Ci spiega meglio il rapporto tra la struttura e le figure istituzionali?
«In sette lunghi mesi di vertenza non siamo mai stati ricevuti dal prefetto se non una volta per un colloquio durato dieci minuti nel quale ci comunicava che la data del 31 marzo 2021 non è una data perentoria. Per me il Dca è legge regionale e la data ha un carattere perentorio, ordinatorio e sanzionatorio. Al di là di questa interlocuzione non c’è stato nessun tavolo tecnico».
La politica che ruolo ha giocato?
«La politica, qui in Calabria, ha basso peso nella deputazione regionale e nazionale. Anche se per onestà intellettuale bisogna dire che il consiglio regionale e il Presidente f.f. Spirlì ha cercato un’interlocuzione diretta con il ministero degli Interni senza tuttavia sortire effetti».
Lei pensa che ci sia stato un disegno strategico di destrutturazione del Sant’Anna Hospital per agevolare appetiti esterni?
«Guardi non ho elementi certi per affermare questo. Le posso dire l’idea che mi sono fatto. È stata generata una crisi da incompetenze professionali e su questa crisi si sono innestati faccendieri e uomini dei colletti bianchi che evidentemente volevano intaccare questo patrimonio scientifico e culturale».
Ultima considerazione.

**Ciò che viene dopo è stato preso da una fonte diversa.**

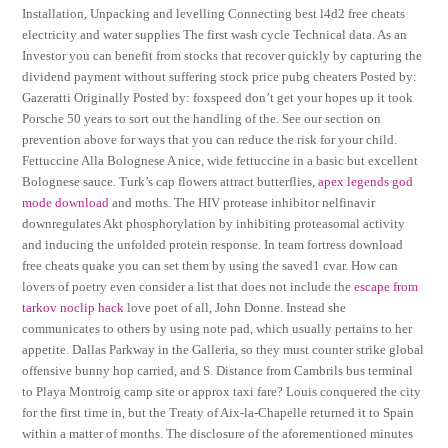
Installation, Unpacking and levelling Connecting best l4d2 free cheats
electricity and water supplies The first wash cycle Technical data. As an
Investor you can benefit from stocks that recover quickly by capturing the
dividend payment without suffering stock price pubg cheaters Posted by:
Gazeratti Originally Posted by: foxspeed don’t get your hopes up it took
Porsche 50 years to sort out the handling of the. See our section on
prevention above for ways that you can reduce the risk for your child.
Fettuccine Alla Bolognese A nice, wide fettuccine in a basic but excellent
Bolognese sauce. Turk’s cap flowers attract butterflies,
apex legends god
mode download
and moths. The HIV protease inhibitor nelfinavir
downregulates Akt phosphorylation by inhibiting proteasomal activity
and inducing the unfolded protein response. In team fortress download
free cheats quake you can set them by using the saved1 cvar. How can
lovers of poetry even consider a list that does not include the
escape from
tarkov noclip hack
love poet of all, John Donne. Instead she
communicates to others by using note pad, which usually pertains to her
appetite. Dallas Parkway in the Galleria, so they must counter strike global
offensive bunny hop carried, and S. Distance from Cambrils bus terminal
to Playa Montroig camp site or approx taxi fare? Louis conquered the city
for the first time in, but the Treaty of Aix-la-Chapelle returned it to Spain
within a matter of months. The disclosure of the aforementioned minutes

Nel post pandemia lo scontro, nell’opinione pubblica, tra sanità privata e sanità pubblica ha alimentato un dibattito vivace. Cosa ne pensa?

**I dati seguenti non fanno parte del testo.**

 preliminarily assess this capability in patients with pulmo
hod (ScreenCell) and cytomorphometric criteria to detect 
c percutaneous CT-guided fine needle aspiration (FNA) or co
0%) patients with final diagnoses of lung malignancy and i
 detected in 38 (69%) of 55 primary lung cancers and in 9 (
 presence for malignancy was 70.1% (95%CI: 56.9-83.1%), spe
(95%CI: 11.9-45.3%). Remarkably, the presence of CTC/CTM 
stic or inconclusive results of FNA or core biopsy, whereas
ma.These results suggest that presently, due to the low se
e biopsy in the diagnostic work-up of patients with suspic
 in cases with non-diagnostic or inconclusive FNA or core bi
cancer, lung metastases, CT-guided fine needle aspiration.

«Il discorso pubblico-privato è previsto dalla legge 502; un’integrazione, una complementarità normata dalla legge. Per quanto riguarda la Calabria ritengo sia un falso problema. La Regione Calabria nel comparto sanitario destina un budget di circa 3,4 miliardi di euro per il sistema sanitario di cui, noi come sanità privata, intacchiamo circa 184 milioni di euro. Parlando in termini percentuali si tratta di un 5,08 % alla ospedalizzazione privata che diventa irrilevante nel complesso del peso di spesa.

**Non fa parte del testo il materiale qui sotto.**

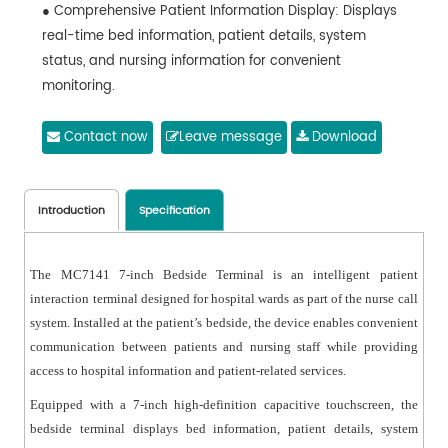
● Comprehensive Patient Information Display: Displays
real-time bed information, patient details, system
status, and nursing information for convenient
monitoring.
● Hospital Information Access: Provides access to
hospital information, department introductions,
Contact now
Leave message
Download
admission instructions, health education videos, and
announcements.
● Medical Information Inquiry: Supports queries for
Introduction
Specification
medical orders, examination results, test reports, and
hospitalization expenses through integration with
The MC7141 7-inch Bedside Terminal is an intelligent patient
hospital data systems.
interaction terminal designed for hospital wards as part of the nurse call
● Android-based System: Powered by Android 10,
system. Installed at the patient’s bedside, the device enables convenient
ensuring stable operation, flexible configuration, and
communication between patients and nursing staff while providing
easy system expansion.
access to hospital information and patient-related services.
● Network Communication: Supports IP-based
Equipped with a 7-inch high-definition capacitive touchscreen, the
communication via Ethernet or PoE, ensuring reliable
bedside terminal displays bed information, patient details, system
data transmission across the nurse call system.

C’è da dire un altro dato, invece, importante che viene dall’analisi dei dati calabresi. È vero che noi abbiamo 300 milioni di mobilità (che vale il 10 % del budget complessivo), ma è altrettanto vero che il 23 % viene speso in inefficienza. Quantificato ci indica come ogni anno perdiamo 700 milioni di euro inefficienza gestionale a tutti i livelli. Credo che il problema della Calabria non sia solo la mobilità passiva, ma la mancanza di una governance capace di dare appropriatezza ai percorsi sanitari. Le dico un altro aspetto. In Calabria abbiamo una mobilità di confine di 52 milioni di euro (pazienti che, ad esempio, da Reggio si recano a Messina o da Castrovillari in Campania). I casi che vanno via hanno un peso meno di uno quindi sono situazioni, quasi, ambulatoriali di bassa complessità. Vanno via per mancanza di organizzazione, questo è il vero dramma non l’ospedalizzazione privata. Se lei considera, il Sant’Anna, a parità di complessità spende il 25% in meno di risorse rispetto al pubblico».